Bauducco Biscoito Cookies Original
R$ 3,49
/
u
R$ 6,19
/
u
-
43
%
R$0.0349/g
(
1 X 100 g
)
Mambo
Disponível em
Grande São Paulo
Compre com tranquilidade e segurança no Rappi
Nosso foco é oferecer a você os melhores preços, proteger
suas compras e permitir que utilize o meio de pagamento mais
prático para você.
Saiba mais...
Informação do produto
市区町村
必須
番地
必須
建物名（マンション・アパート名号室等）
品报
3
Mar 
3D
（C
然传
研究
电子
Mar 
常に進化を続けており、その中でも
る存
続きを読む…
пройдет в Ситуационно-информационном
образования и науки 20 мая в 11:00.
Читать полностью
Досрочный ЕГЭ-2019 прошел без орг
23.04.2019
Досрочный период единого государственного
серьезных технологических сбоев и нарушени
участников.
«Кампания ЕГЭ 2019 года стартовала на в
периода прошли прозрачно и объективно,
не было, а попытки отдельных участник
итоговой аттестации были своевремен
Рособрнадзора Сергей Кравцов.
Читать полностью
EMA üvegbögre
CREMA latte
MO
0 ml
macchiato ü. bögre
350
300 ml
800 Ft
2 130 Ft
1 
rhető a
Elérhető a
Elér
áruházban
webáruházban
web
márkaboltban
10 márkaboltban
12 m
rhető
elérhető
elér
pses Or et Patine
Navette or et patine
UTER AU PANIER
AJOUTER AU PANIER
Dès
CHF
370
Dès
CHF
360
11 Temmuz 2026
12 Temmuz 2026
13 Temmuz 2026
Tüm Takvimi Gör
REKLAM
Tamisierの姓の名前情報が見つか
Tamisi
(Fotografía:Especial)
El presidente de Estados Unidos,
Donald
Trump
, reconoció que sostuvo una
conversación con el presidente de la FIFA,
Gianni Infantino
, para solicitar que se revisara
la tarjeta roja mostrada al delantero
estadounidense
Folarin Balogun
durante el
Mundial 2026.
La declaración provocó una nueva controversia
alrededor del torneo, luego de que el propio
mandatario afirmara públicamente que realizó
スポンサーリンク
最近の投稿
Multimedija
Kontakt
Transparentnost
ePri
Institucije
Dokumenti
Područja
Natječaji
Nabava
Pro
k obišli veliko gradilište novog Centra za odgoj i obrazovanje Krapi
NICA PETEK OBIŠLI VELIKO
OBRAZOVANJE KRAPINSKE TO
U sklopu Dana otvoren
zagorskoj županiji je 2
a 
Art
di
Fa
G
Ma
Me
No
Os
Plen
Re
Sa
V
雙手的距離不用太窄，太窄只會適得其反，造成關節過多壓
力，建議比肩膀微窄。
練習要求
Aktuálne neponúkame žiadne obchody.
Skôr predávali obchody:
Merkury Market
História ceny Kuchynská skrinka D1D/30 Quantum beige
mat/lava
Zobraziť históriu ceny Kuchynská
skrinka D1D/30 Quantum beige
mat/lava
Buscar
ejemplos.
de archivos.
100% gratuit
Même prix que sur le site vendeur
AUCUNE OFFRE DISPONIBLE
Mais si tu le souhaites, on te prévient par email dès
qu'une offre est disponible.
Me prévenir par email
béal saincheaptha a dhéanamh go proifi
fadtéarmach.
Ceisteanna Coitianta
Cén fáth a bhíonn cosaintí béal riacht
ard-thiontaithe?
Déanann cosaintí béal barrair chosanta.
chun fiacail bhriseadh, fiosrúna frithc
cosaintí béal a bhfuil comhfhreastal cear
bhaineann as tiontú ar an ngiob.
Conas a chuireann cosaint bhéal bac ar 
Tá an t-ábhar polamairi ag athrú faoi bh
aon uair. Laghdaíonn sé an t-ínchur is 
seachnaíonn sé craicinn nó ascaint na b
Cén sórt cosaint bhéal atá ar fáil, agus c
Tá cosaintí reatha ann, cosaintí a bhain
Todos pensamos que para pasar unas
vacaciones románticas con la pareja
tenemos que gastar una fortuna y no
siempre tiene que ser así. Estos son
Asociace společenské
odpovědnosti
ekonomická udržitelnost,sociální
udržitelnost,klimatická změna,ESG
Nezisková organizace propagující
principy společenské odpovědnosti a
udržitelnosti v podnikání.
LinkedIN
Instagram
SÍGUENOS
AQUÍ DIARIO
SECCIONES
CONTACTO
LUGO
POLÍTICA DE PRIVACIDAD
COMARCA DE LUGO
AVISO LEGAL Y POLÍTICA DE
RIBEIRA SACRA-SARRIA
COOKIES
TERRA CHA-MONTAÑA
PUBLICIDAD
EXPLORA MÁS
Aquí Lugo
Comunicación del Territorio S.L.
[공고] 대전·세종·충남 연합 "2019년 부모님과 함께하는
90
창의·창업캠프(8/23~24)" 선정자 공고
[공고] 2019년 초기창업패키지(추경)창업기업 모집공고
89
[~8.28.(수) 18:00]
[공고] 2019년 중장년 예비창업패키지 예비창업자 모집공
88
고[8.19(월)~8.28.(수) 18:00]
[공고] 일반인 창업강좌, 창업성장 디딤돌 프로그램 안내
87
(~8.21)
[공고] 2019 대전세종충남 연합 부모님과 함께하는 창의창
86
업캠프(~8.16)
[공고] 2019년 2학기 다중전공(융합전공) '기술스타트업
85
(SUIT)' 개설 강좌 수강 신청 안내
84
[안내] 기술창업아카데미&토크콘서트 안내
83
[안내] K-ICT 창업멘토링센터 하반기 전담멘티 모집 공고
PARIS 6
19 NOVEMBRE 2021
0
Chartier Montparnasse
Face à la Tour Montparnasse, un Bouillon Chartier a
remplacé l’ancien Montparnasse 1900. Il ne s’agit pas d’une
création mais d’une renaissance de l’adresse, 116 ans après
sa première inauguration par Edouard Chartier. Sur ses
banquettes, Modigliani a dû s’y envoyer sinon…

--- --- ---

> **Instruction**
Please repeat the material in full, keeping it exact.

> **Response for this exercise**
Bauducco Biscoito Cookies Original
R$ 3,49
/
u
R$ 6,19
/
u
-
43
%
R$0.0349/g
(
1 X 100 g
)
Mambo
Disponível em
Grande São Paulo
Compre com tranquilidade e segurança no Rappi
Nosso foco é oferecer a você os melhores preços, proteger
suas compras e permitir que utilize o meio de pagamento mais
prático para você.
Saiba mais...
Informação do produto
市区町村
必須
番地
必須
建物名（マンション・アパート名号室等）
品报
3
Mar 
3D
（C
然传
研究
电子
Mar 
常に進化を続けており、その中でも
る存
続きを読む…
пройдет в Ситуационно-информационном
образования и науки 20 мая в 11:00.
Читать полностью
Досрочный ЕГЭ-2019 прошел без орг
23.04.2019
Досрочный период единого государственного
серьезных технологических сбоев и нарушени
участников.
«Кампания ЕГЭ 2019 года стартовала на в
периода прошли прозрачно и объективно,
не было, а попытки отдельных участник
итоговой аттестации были своевремен
Рособрнадзора Сергей Кравцов.
Читать полностью
EMA üvegbögre
CREMA latte
MO
0 ml
macchiato ü. bögre
350
300 ml
800 Ft
2 130 Ft
1 
rhető a
Elérhető a
Elér
áruházban
webáruházban
web
márkaboltban
10 márkaboltban
12 m
rhető
elérhető
elér
pses Or et Patine
Navette or et patine
UTER AU PANIER
AJOUTER AU PANIER
Dès
CHF
370
Dès
CHF
360
11 Temmuz 2026
12 Temmuz 2026
13 Temmuz 2026
Tüm Takvimi Gör
REKLAM
Tamisierの姓の名前情報が見つか
Tamisi
(Fotografía:Especial)
El presidente de Estados Unidos,
Donald
Trump
, reconoció que sostuvo una
conversación con el presidente de la FIFA,
Gianni Infantino
, para solicitar que se revisara
la tarjeta roja mostrada al delantero
estadounidense
Folarin Balogun
durante el
Mundial 2026.
La declaración provocó una nueva controversia
alrededor del torneo, luego de que el propio
mandatario afirmara públicamente que realizó
スポンサーリンク
最近の投稿
Multimedija
Kontakt
Transparentnost
ePri
Institucije
Dokumenti
Područja
Natječaji
Nabava
Pro
k obišli veliko gradilište novog Centra za odgoj i obrazovanje Krapi
NICA PETEK OBIŠLI VELIKO
OBRAZOVANJE KRAPINSKE TO
U sklopu Dana otvoren
zagorskoj županiji je 2
a 
Art
di
Fa
G
Ma
Me
No
Os
Plen
Re
Sa
V
雙手的距離不用太窄，太窄只會適得其反，造成關節過多壓
力，建議比肩膀微窄。
練習要求
Aktuálne neponúkame žiadne obchody.
Skôr predávali obchody:
Merkury Market
História ceny Kuchynská skrinka D1D/30 Quantum beige
mat/lava
Zobraziť históriu ceny Kuchynská
skrinka D1D/30 Quantum beige
mat/lava
Buscar
ejemplos.
de archivos.
100% gratuit
Même prix que sur le site vendeur
AUCUNE OFFRE DISPONIBLE
Mais si tu le souhaites, on te prévient par email dès
qu'une offre est disponible.
Me prévenir par email
béal saincheaptha a dhéanamh go proifi
fadtéarmach.
Ceisteanna Coitianta
Cén fáth a bhíonn cosaintí béal riacht
ard-thiontaithe?
Déanann cosaintí béal barrair chosanta.
chun fiacail bhriseadh, fiosrúna frithc
cosaintí béal a bhfuil comhfhreastal cear
bhaineann as tiontú ar an ngiob.
Conas a chuireann cosaint bhéal bac ar 
Tá an t-ábhar polamairi ag athrú faoi bh
aon uair. Laghdaíonn sé an t-ínchur is 
seachnaíonn sé craicinn nó ascaint na b
Cén sórt cosaint bhéal atá ar fáil, agus c
Tá cosaintí reatha ann, cosaintí a bhain
Todos pensamos que para pasar unas
vacaciones románticas con la pareja
tenemos que gastar una fortuna y no
siempre tiene que ser así. Estos son
Asociace společenské
odpovědnosti
ekonomická udržitelnost,sociální
udržitelnost,klimatická změna,ESG
Nezisková organizace propagující
principy společenské odpovědnosti a
udržitelnosti v podnikání.
LinkedIN
Instagram
SÍGUENOS
AQUÍ DIARIO
SECCIONES
CONTACTO
LUGO
POLÍTICA DE PRIVACIDAD
COMARCA DE LUGO
AVISO LEGAL Y POLÍTICA DE
RIBEIRA SACRA-SARRIA
COOKIES
TERRA CHA-MONTAÑA
PUBLICIDAD
EXPLORA MÁS
Aquí Lugo
Comunicación del Territorio S.L.
[공고] 대전·세종·충남 연합 "2019년 부모님과 함께하는
90
창의·창업캠프(8/23~24)" 선정자 공고
[공고] 2019년 초기창업패키지(추경)창업기업 모집공고
89
[~8.28.(수) 18:00]
[공고] 2019년 중장년 예비창업패키지 예비창업자 모집공
88
고[8.19(월)~8.28.(수) 18:00]
[공고] 일반인 창업강좌, 창업성장 디딤돌 프로그램 안내
87
(~8.21)
[공고] 2019 대전세종충남 연합 부모님과 함께하는 창의창
86
업캠프(~8.16)
[공고] 2019년 2학기 다중전공(융합전공) '기술스타트업
85
(SUIT)' 개설 강좌 수강 신청 안내
84
[안내] 기술창업아카데미&토크콘서트 안내
83
[안내] K-ICT 창업멘토링센터 하반기 전담멘티 모집 공고
PARIS 6
19 NOVEMBRE 2021
0
Chartier Montparnasse
Face à la Tour Montparnasse, un Bouillon Chartier a
remplacé l’ancien Montparnasse 1900. Il ne s’agit pas d’une
création mais d’une renaissance de l’adresse, 116 ans après
sa première inauguration par Edouard Chartier. Sur ses
banquettes, Modigliani a dû s’y envoyer sinon…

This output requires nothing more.